Maybe entered the world a natural blond, but age has darkened her hair to the point that now, at age twenty, it matches mission brown on the wood stain color chart at Harvey’s Hardware, Jacksonville, Florida.

Maybe wants to be prettier, but lacks the angular face and high cheekbones common to classic beauties. Her eyes are nice, she always gets compliments on those. People seem to be drawn to blue-eyed girls, even when there’s nothing else particularly special about them. Maybe’s breasts would be picture perfect…if they didn’t fan out in opposite directions. But they do, and it embarrasses her when boys do a double-take, like they weren’t expecting her nipples to be practically under her arm pits. No one looks better in a bra than Maybe. But when the bra comes off, the breasts fly wide right and left, like a field goal kicker with the yips.

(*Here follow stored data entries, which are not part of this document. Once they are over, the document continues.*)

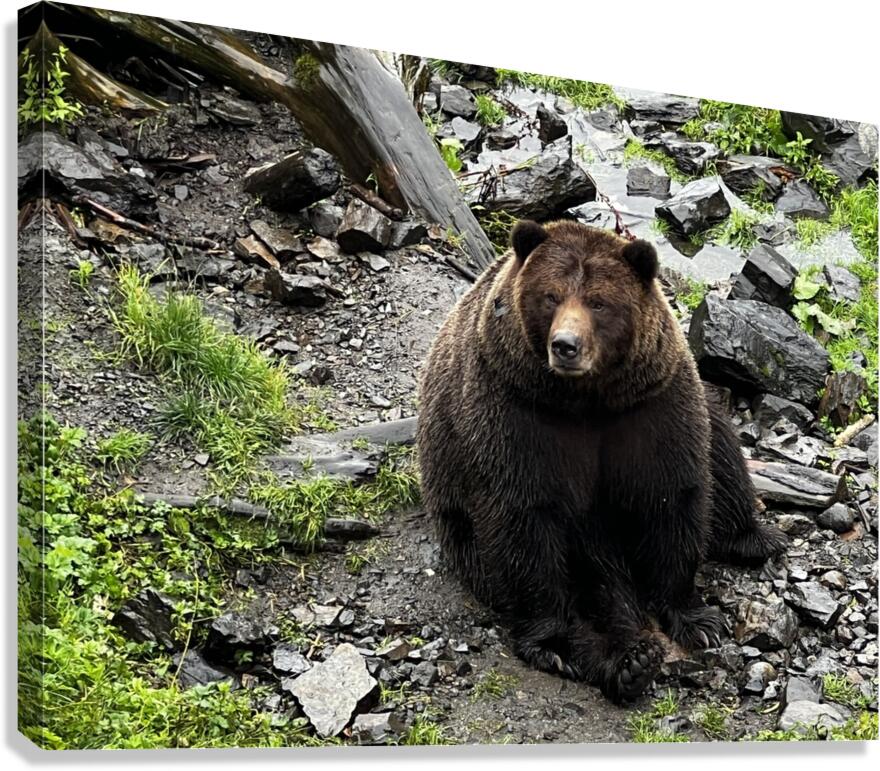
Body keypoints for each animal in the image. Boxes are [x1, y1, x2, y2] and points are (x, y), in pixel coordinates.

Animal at [416, 219, 787, 702]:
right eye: (550, 296)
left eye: (598, 301)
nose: (565, 345)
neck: (585, 400)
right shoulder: (514, 412)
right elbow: (526, 523)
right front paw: (556, 643)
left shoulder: (649, 407)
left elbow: (671, 496)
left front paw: (698, 619)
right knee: (589, 581)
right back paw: (628, 661)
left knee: (724, 455)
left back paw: (753, 538)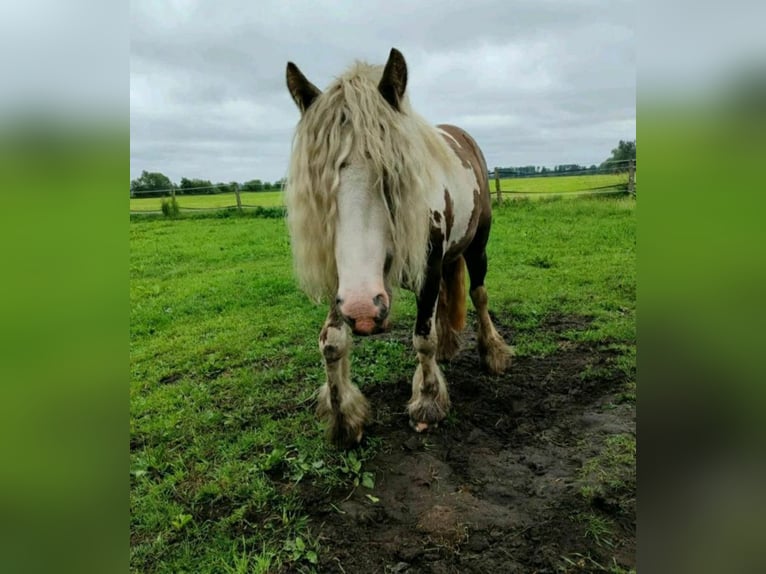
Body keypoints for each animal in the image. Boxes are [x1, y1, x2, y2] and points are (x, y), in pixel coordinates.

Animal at [284, 47, 512, 448]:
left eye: (393, 175)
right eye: (322, 187)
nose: (363, 309)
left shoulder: (427, 271)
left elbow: (423, 338)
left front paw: (427, 404)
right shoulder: (345, 282)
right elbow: (331, 342)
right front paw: (344, 418)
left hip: (477, 247)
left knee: (480, 295)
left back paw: (493, 352)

Like the rest of Maybe’s physical package, things could be much worse. A flat-chest, for example, would be ten times worse. Still, there’s no single feature she’s exceptionally proud of.

Wait...

Her ass is nice.

She wouldn’t change her ass. Not that she goes out of her way to stare at it, but it must be pretty special, or the boys who’ve seen it wouldn’t make such a fuss. Not that she’s shown it to many boys.

She hasn’t.

Anyway, it’s not Maybe’s ass that’s caused her problems.